Mutters
Agenda
ersten Band
18. Januar 1957
(Brief von Satprem an Mutter)
Pondicherry, 18. Januar 1957
Liebe Mutter,
Mich zerreißt der Konflikt zwischen dem Schattenteil einer Vergangenheit, die nicht sterben will, und dem neuen Licht. Ich frage mich, ob anstatt in irgendeine Wüste zu fliehen, es nicht besser wäre, diesen Konflikt zu lösen, indem ich ihn objektiviere und das Buch schreibe, über das ich mit Dir sprach.
Aber ich möchte wissen, ob es tatsächlich nützlich ist, dieses Buch zu schreiben, oder ist es eine untergeordnete Aufgabe, ein Notbehelf?
Du sagtest mir einmal, ich könnte Dir "nützlich" sein.
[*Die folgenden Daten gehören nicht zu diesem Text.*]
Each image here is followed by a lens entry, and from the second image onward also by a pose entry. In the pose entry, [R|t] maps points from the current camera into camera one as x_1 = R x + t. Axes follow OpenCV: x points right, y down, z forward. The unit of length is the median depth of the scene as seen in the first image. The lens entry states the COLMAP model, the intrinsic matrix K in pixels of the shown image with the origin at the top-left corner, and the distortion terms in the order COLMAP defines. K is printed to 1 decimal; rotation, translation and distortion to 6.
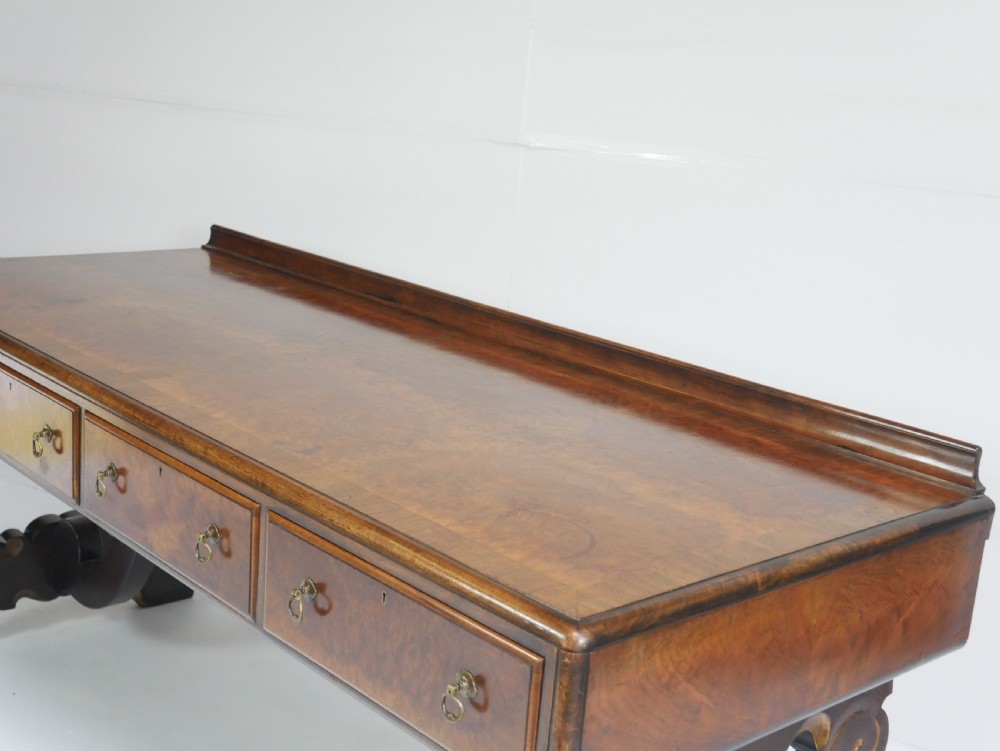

Und zufällig stieß ich vor kurzem auf diese Stelle von Sri Aurobindo: "Jeder hat etwas Göttliches in sich, etwas ihm Eigenes, eine Möglichkeit der Vervollkommnung und Kraft in einer bestimmten Sphäre, wie klein auch immer, die Gott ihm anbietet, und er kann sie annehmen oder zurückweisen."
Könntest Du mir als Gnade sagen, was dieses Besondere in mir ist, das Dir nützlich sein, Dir dienen kann? Wenn ich wissen könnte, welches meine wahre Aufgabe in dieser Welt ist... Alle die widersprüchlichen Anstöße in mir stammen daher, daß ich wie eine ungenutzte Kraft bin, wie ein Wesen, dessen Platz nicht bestimmt ist.
Was siehst Du in mir, Mutter? Erfülle ich im Schreiben das, was erfüllt werden muß – oder gehört all das noch einer niederen Welt an? Und wozu kann ich dann dienen? Wenn ich zu etwas nützlich wäre, würde mir das ein wenig Luft zum Atmen geben.